Não o sabes? Não ouviste dizer? Iahweh é Deus eterno, criador das extremidades da terra. Ele não se cansa nem se fatiga, sua inteligência é insondável. Ele dá força ao cansado, que prodigaliza vigor ao enfraquecido. Mesmo os jovens se cansam e se esgotam; até os moços vivem a tropeçar, mas o que põem a sua esperança em Iahweh renovam as suas forças, abrem asas como as águias, correm e não se esgotam, caminham e não cansam (Is 40,27-31).

Deus sendo um pai de amor, jamais se compraz com o sofrimento e morte de seus(as) filhos(as). Nem todas as situações adversas no mundo são frutos de sua vontade. O ser humano também tem que se responsabilizar pelas consequências de suas escolhas. Sofrer como castigo é responsabilidade dos homens  e mulheres, mas sofrer como redenção e reparação é responsabilidade de Deus. Deus jamais permitiria uma desventura ao ser humano e ao mundo se não tivesse intenção e poder para fornecer-nos um bem infinitamente maior, ou seja, para nos fazer mais fortes e humildes.

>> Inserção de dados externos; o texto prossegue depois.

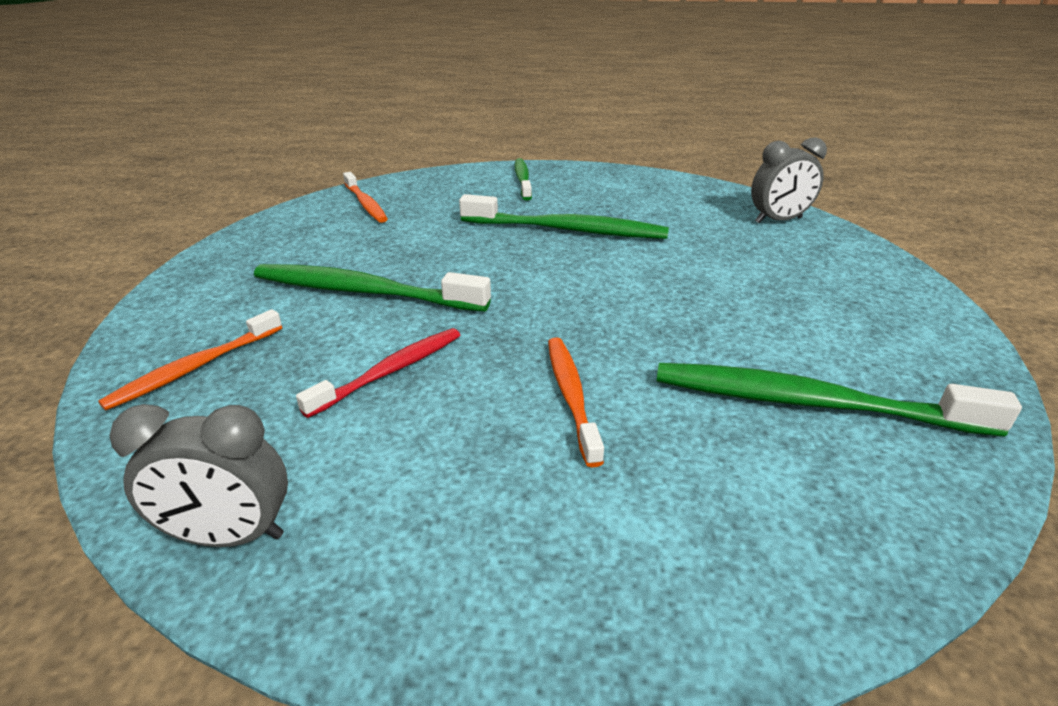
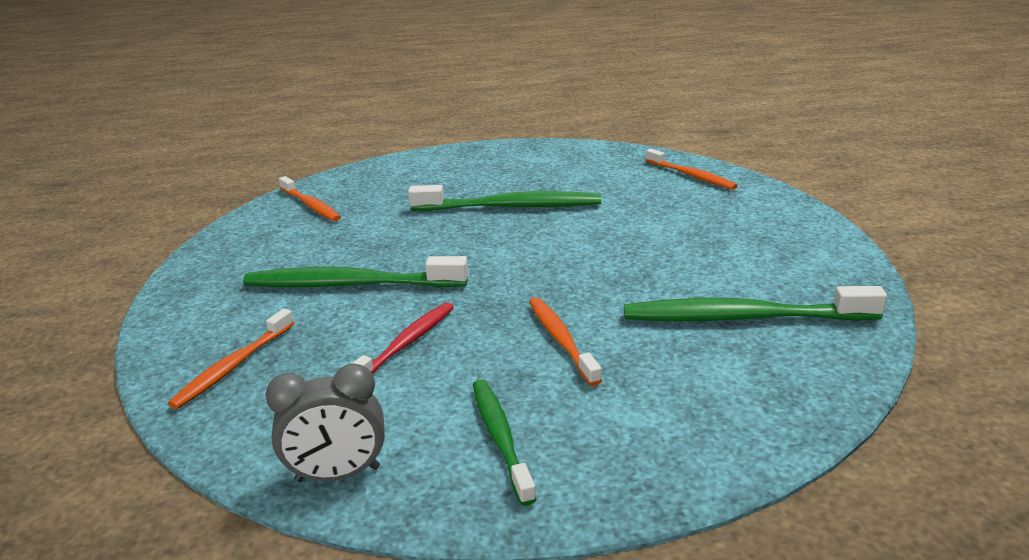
camera: 10 degrees left, 5 degrees down
(522, 180) = (452, 164): green toothbrush -> green toothbrush (500, 437)
(778, 220) = (691, 176): grey clock -> orange toothbrush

Isso é muito evidente em Jesus que, embora sendo Deus e médico dos corpos e das almas, se compadece até hoje de nossa situação e nos trata com total empatia e solidariedade: “estive doente” (Mt 25,36), porque preferiu se assemelhar a nós em tudo, excetuando o pecado (Fl 2,7). Agora, nem a doença, pecado ou morte podem impedir o agir de Deus e de seu Espírito no mundo. Ele continua vivo, ressuscitado e ressuscitante, fazendo acontecer sua obra naqueles que acreditam.